■ **任务说明**
将下方矩形习题答案页中从“(1)若AO = AD,求证:△ADO是等边三角形;”到“DO = AD$,∴$\triangle ADO$是等边三角形.”的文字原样复制出来，首尾两处都包括在内。

■ **节选原文**
┌────────

2025年学霸题中题八年级数学下册苏科版第44页答案
1.(十堰中考)矩形具有而平行四边形不一定具有的性质是 ( )
A. 对边相等
B. 对角相等
C. 对角线相等
D. 对角线互相平分

答案

C
2.(2024·甘肃中考)如图,在矩形ABCD中,对角线AC、BD相交于点O,∠ABD = 60°,AB = 2,则AC的长为 ( )
A. 6
B. 5
C. 4
D. 3
  第2题

答案

C
3.(2024·青岛期中)如图,在矩形ABCD中,对角线AC、BD相交于点O,AE⊥BD于点E,若∠DAE:∠BAE = 3:1,则∠EAC为 ( )
A. 22.5°
B. 30°
C. 45°
D. 35°
  第3题

答案

C
4.(2023·台州中考改编)如图,矩形ABCD中,AB = 2,AD = 3.在边AD上取一点E,使BE = BC,过点C作CF⊥BE,垂足为点F,则BF的长为________.
 第4题

答案

$\sqrt{5}$
5.(2024·无锡期中)如图,延长矩形ABCD的边BC至点E,使CE = BD,连接AE,若∠DBC = 40°,则∠E =________°.
  第5题

答案

20
6. 如图,矩形ABCD的对角线AC、BD相交于点O,点F是DC边上的一个动点.
(1)若AO = AD,求证:△ADO是等边三角形;
(2)在(1)的条件下,若∠DCO = 2∠CAF,求∠AFO的度数.
              XA

答案

(1)在矩形ABCD中.∵$AC = BD$,$AO = \frac{1}{2}AC$,$DO = \frac{1}{2}BD$,∴$AO = DO$.
又∵$AO = AD$,∴$AO = DO = AD$,∴$\triangle ADO$是等边三角形.
(2)由(1)得,$\triangle ADO$是等边三角形,∴$\angle DAO = 60^{\circ}$,$DO = AD$.在矩形ABCD中.∵$\angle ADC = 90^{\circ}$,$OD = OC$,∴$\angle DCO = \angle ODC = 30^{\circ}$.
∵$\angle DCO = 2\angle CAF$,∴$\angle CAF = 15^{\circ}$,∴$\angle DAF = \angle DAO - \angle CAF = 45^{\circ}$.
∴$\angle AFD = 45^{\circ}$,∴$AD = DO = DF$,∴$\angle DFO = \frac{1}{2}\times(180^{\circ} - 30^{\circ}) = 75^{\circ}$,
∴$\angle AFO = \angle DFO - \angle AFD = 30^{\circ}$.
7.(2023·西藏中考)如图,矩形ABCD中,AC和BD相交于点O,AD = 3,AB = 4,点E是CD边上一点,过点E作EH⊥BD于点H,EG⊥AC于点G,则EH + EG的值是 ( )

└────────

■ **所给数据**
┌────────

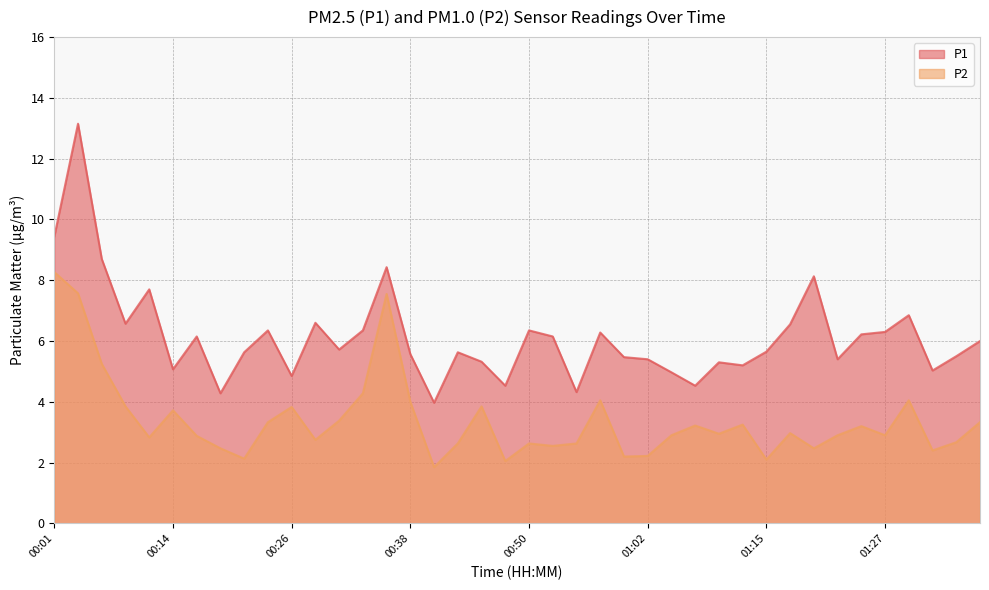

What position from the right is 01:24?

6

└────────

■ **参考答案**
(1)若AO = AD,求证:△ADO是等边三角形;
(2)在(1)的条件下,若∠DCO = 2∠CAF,求∠AFO的度数.
              XA

答案

(1)在矩形ABCD中.∵$AC = BD$,$AO = \frac{1}{2}AC$,$DO = \frac{1}{2}BD$,∴$AO = DO$.
又∵$AO = AD$,∴$AO = DO = AD$,∴$\triangle ADO$是等边三角形.